Stored data entries

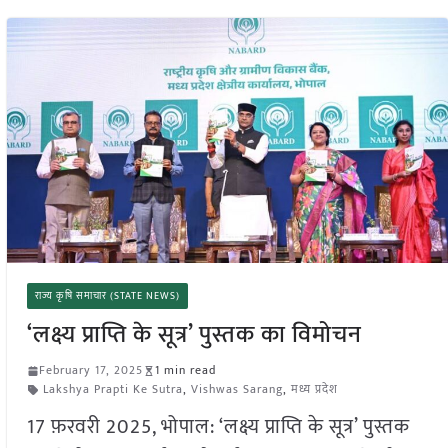
राज्य कृषि समाचार (STATE NEWS)
‘लक्ष्य प्राप्ति के सूत्र’ पुस्तक का विमोचन
February 17, 2025
1 min read
Lakshya Prapti Ke Sutra
,
Vishwas Sarang
,
मध्य प्रदेश
17 फ़रवरी 2025, भोपाल: ‘लक्ष्य प्राप्ति के सूत्र’ पुस्तक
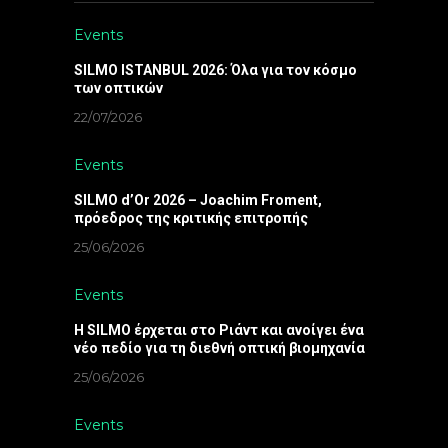
Events
SILMO ISTANBUL 2026: Όλα για τον κόσμο
των οπτικών
22/07/2026
Events
SILMO d’Or 2026 – Joachim Froment,
πρόεδρος της κριτικής επιτροπής
25/06/2026
Events
Η SILMO έρχεται στο Ριάντ και ανοίγει ένα
νέο πεδίο για τη διεθνή οπτική βιομηχανία
25/06/2026
Events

EXERCISE DESCRIPTION:
Please print the entries above exactly. Skip every picture.

RESPONSE TO THE EXERCISE:
राज्य कृषि समाचार (STATE NEWS)
‘लक्ष्य प्राप्ति के सूत्र’ पुस्तक का विमोचन
February 17, 2025
1 min read
Lakshya Prapti Ke Sutra
,
Vishwas Sarang
,
मध्य प्रदेश
17 फ़रवरी 2025, भोपाल: ‘लक्ष्य प्राप्ति के सूत्र’ पुस्तक
Events
SILMO ISTANBUL 2026: Όλα για τον κόσμο
των οπτικών
22/07/2026
Events
SILMO d’Or 2026 – Joachim Froment,
πρόεδρος της κριτικής επιτροπής
25/06/2026
Events
Η SILMO έρχεται στο Ριάντ και ανοίγει ένα
νέο πεδίο για τη διεθνή οπτική βιομηχανία
25/06/2026
Events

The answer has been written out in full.